Guests shop as they dine at the open air restaurant, the Ranbanka Bagh, breaking off between courses to buy the items. Jootis crafted from camel, buffalo and goat leather by Manohar Lal of neighbouring Nagaur, whose family has been in the business for 700 years, are in great demand.

"The idea is to connect the two heritages - the ancient heritage of Jodhpur and the heritage of the palace - and combine the old and the new that works in India. We are reviving the heritage crafts too and providing employment to villagers and local artisans. That is the way to go for heritage hospitality in India," Rathore said in an interview.

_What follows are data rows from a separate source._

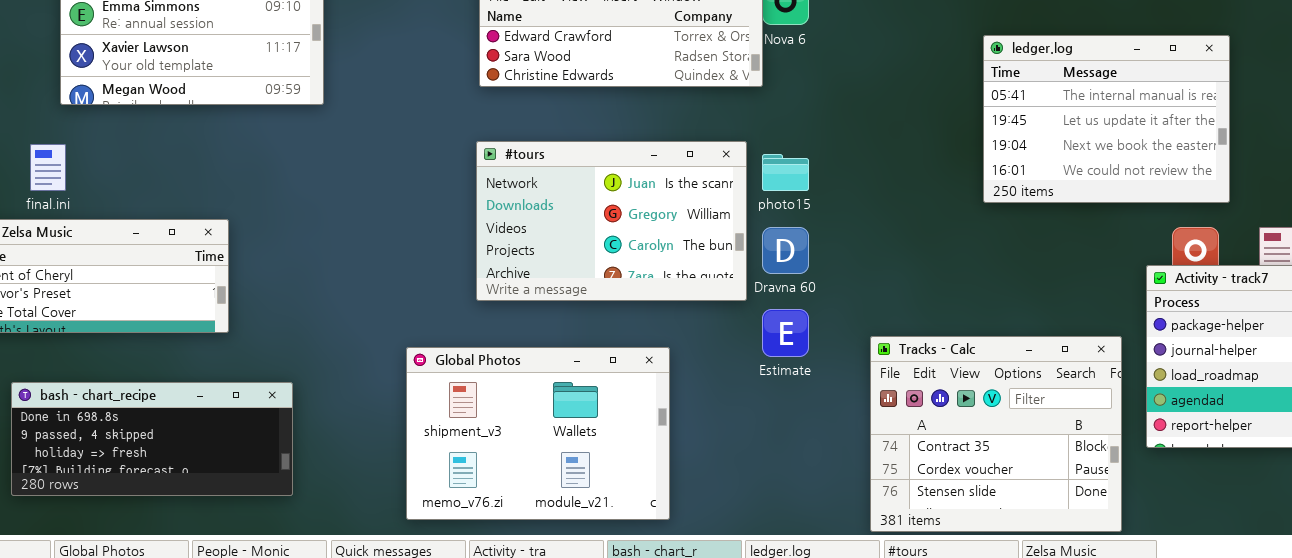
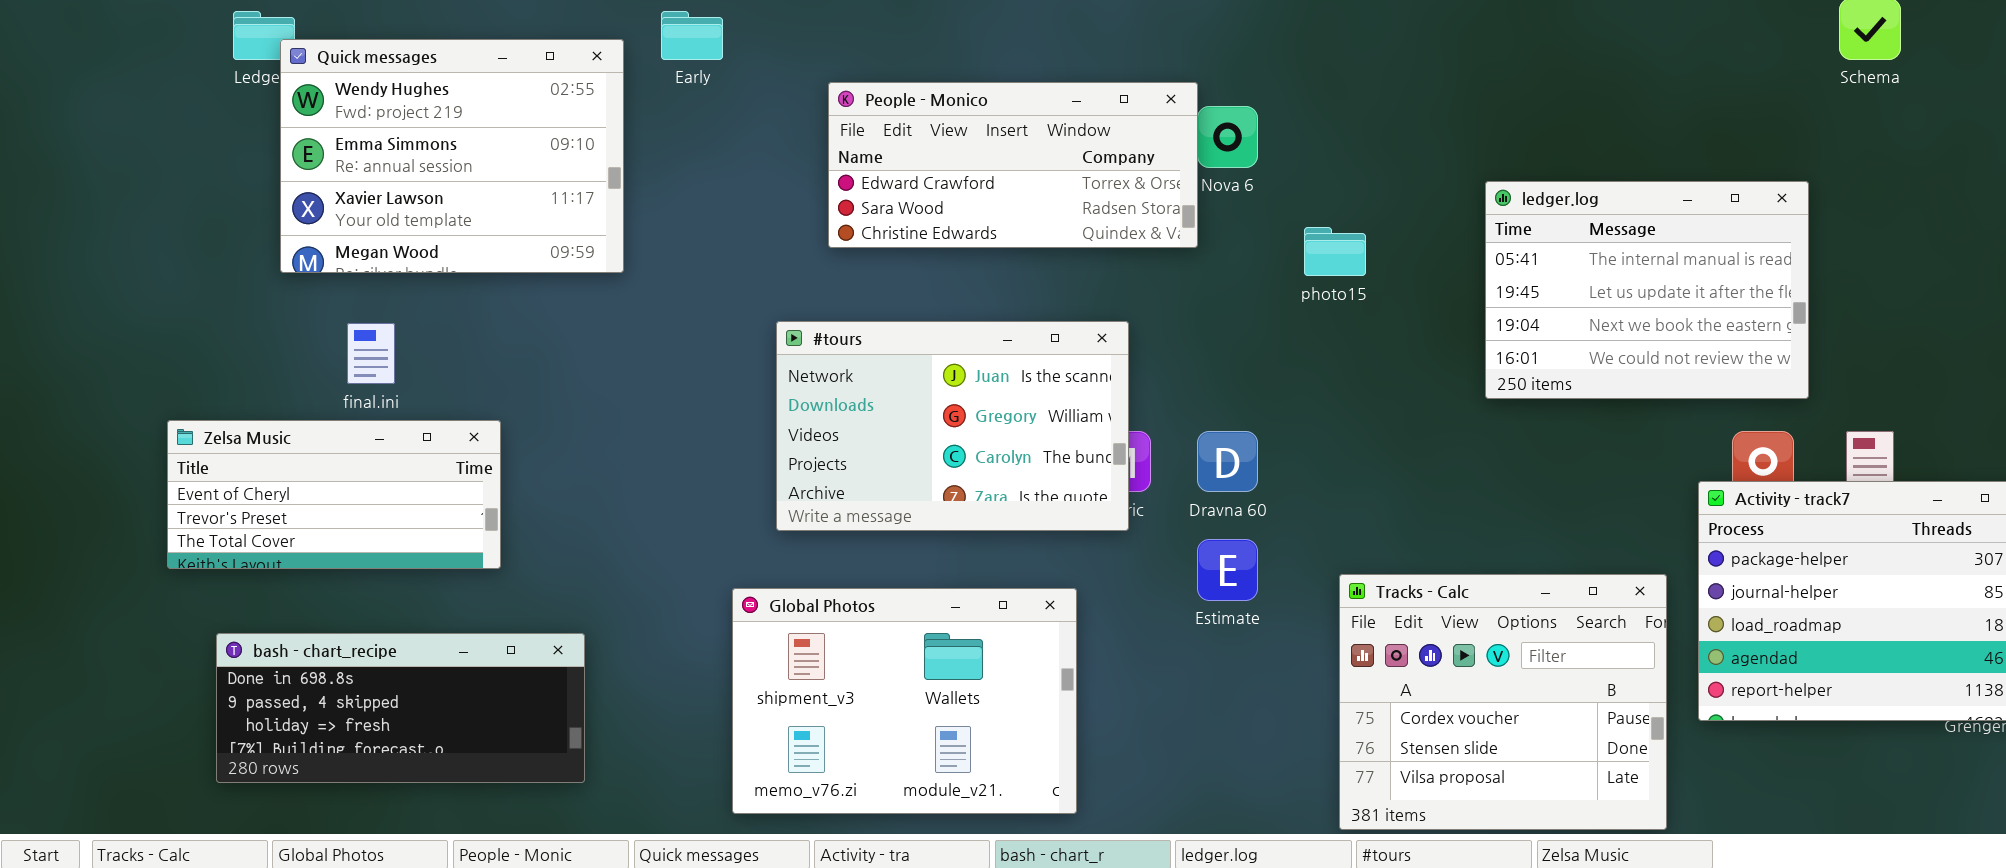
#tours: [476,141,747,301] -> [776,321,1129,531], moved
final.ini: [30,144,66,191] -> [347,323,395,384], moved
photo15: [762,154,809,191] -> [1304,227,1366,276], moved
Tracks - Calc: [870,336,1122,532] -> [1339,574,1667,830], scrolled down 1 row

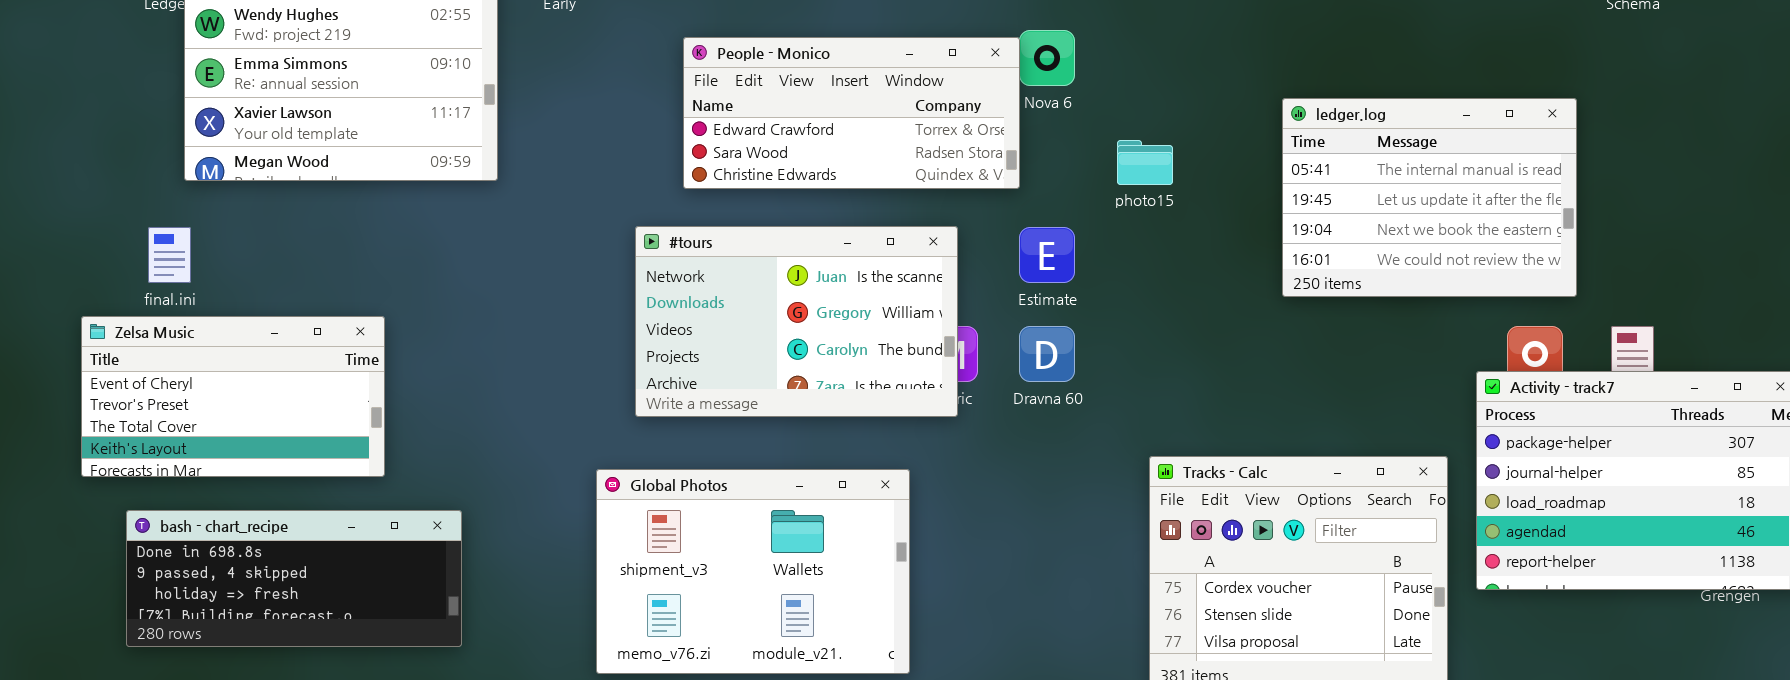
People - Monico: [828,82,1198,248] -> [683,37,1020,189], moved
final.ini: [347,323,395,384] -> [148,227,191,283], moved
Zelsa Music: [167,420,501,569] -> [81,316,385,477], resized
Estimate: [1197,539,1258,601] -> [1019,227,1075,283], moved

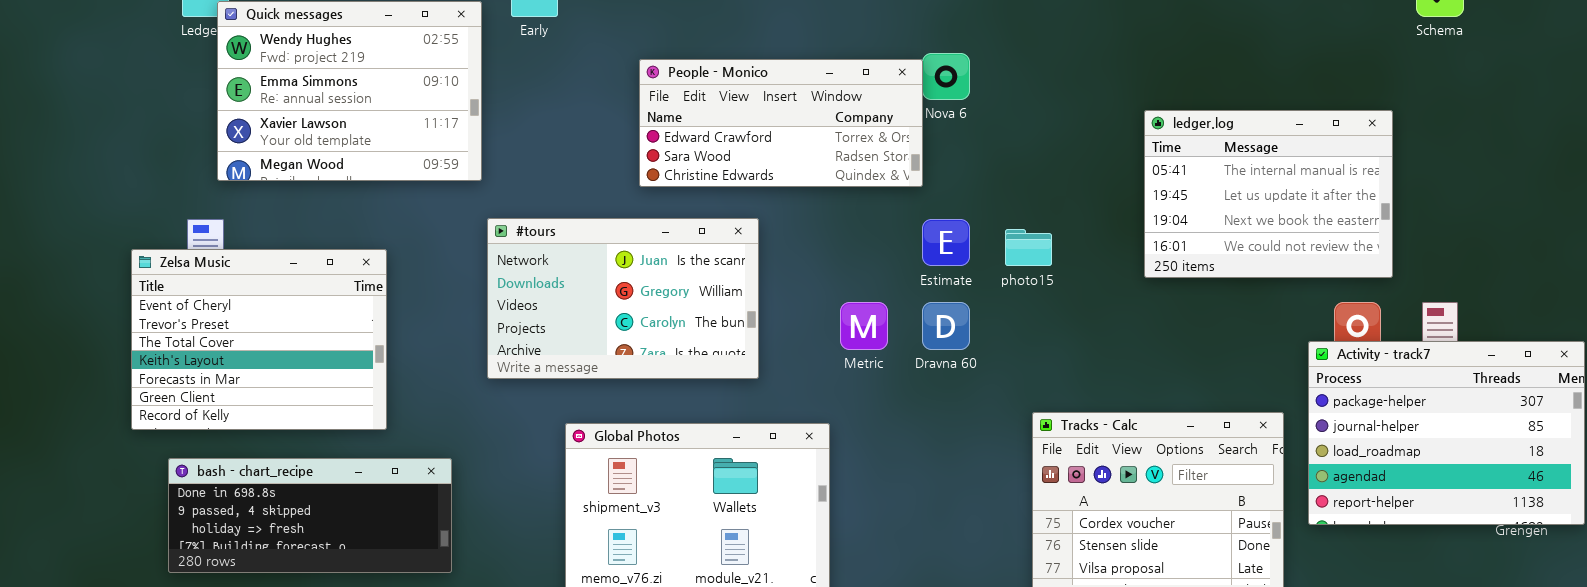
photo15: [1117,140,1173,185] -> [1005,229,1052,266], moved
#tours: [635,226,958,417] -> [487,218,759,379], moved
Zelsa Music: [81,316,385,477] -> [131,249,387,430], resized

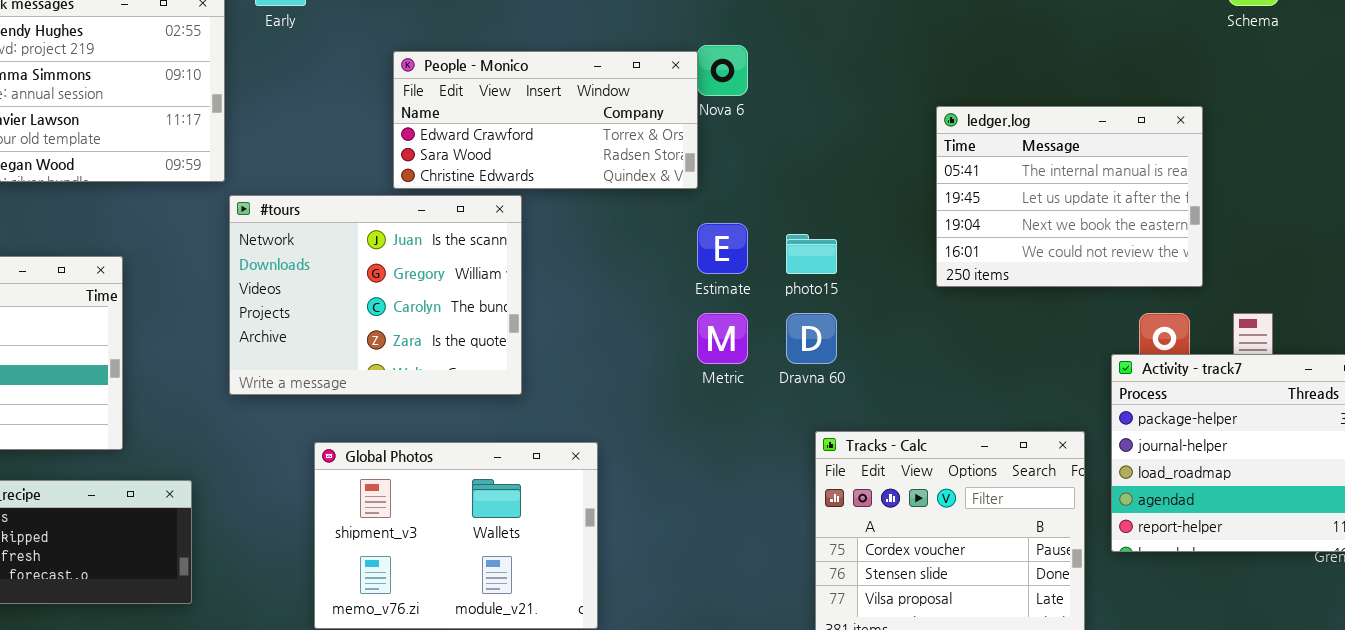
#tours: [487,218,759,379] -> [229,195,522,395], resized
Metric: [840,302,888,350] -> [697,313,748,364], moved
Dravna 60: [922,302,970,350] -> [786,313,837,364], moved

Ranbanka is part of a family palace that dates back to 1927. Named after the clan's war cry, "Ranbanka Rathore" (the invincible Rathore), it was built for Ajit Singh, the younger brother of Maharaja Umaid Singh of Jodhpur.

"Erstwhile rulers brought the English guests home and lodged them in rooms dotting the sprawling property, outlying the living quarters. The tradition sowed the seeds of the country's first heritage retreat. Ours was one of the first homes to open up for hospitality in the early 20th century before independence," Rathore said.

Ranbanka Palace, built in the style of early 20th century Rajasthani mansions with domes, arches, lattices and modern interiors in red stone, opened its door to visitors in 2000.

The palace has a long tradition of "shikar" or hunting, which finds its way into the numerous stuffed and mounted animal busts adorning the rooms, the rich smattering of tiger art from Ranthambore and the family photographs of hunting.

"We began with 30 rooms in the main quarters and have now expanded to 80 by refurbishing an old maze of dilapidated stables and palace offices into a new modern wing," Rathore said.

The palace flaunts its cuisine, catering to local diners, army officers from the cantonment, wedding entourages and occasional foreign film crews.

In keeping with the hunters who owned the palace, Ranbanka's signature dish is the "junglee murgi" (wild chicken).

It is a hunter's concoction of jungle fowl cooked in a sauce of red chilli paste, peppercorn, bay leaves, chopped onions, garlic, desi ghee (clarified butter) and salt - minus water. Traditionally, the bird, diced in small cubes, is cooked in an open pan on an open hearth.

The traditional "laal maas" is another dish reinvented to cater to tame palates.

"It is essentially a dish of lamb or mutton cooked in red chilli garlic paste, clarified butter, curd with crushed onion juice. The meat is usually eaten with crisp 'moti roti', usually served crunched and crushed," chef Syed, in charge of the kitchen, told us.

The tariffs are reasonable given that the palace is barely three kilometres from Jodhpur airport, said the retreat's general manager Devender Wallia, who expects a rush of guests during Holi, the festival of colours.

"The rents for the room classified in four categories vary between 6,400 to 9,800 in the peak season," Wallia told us.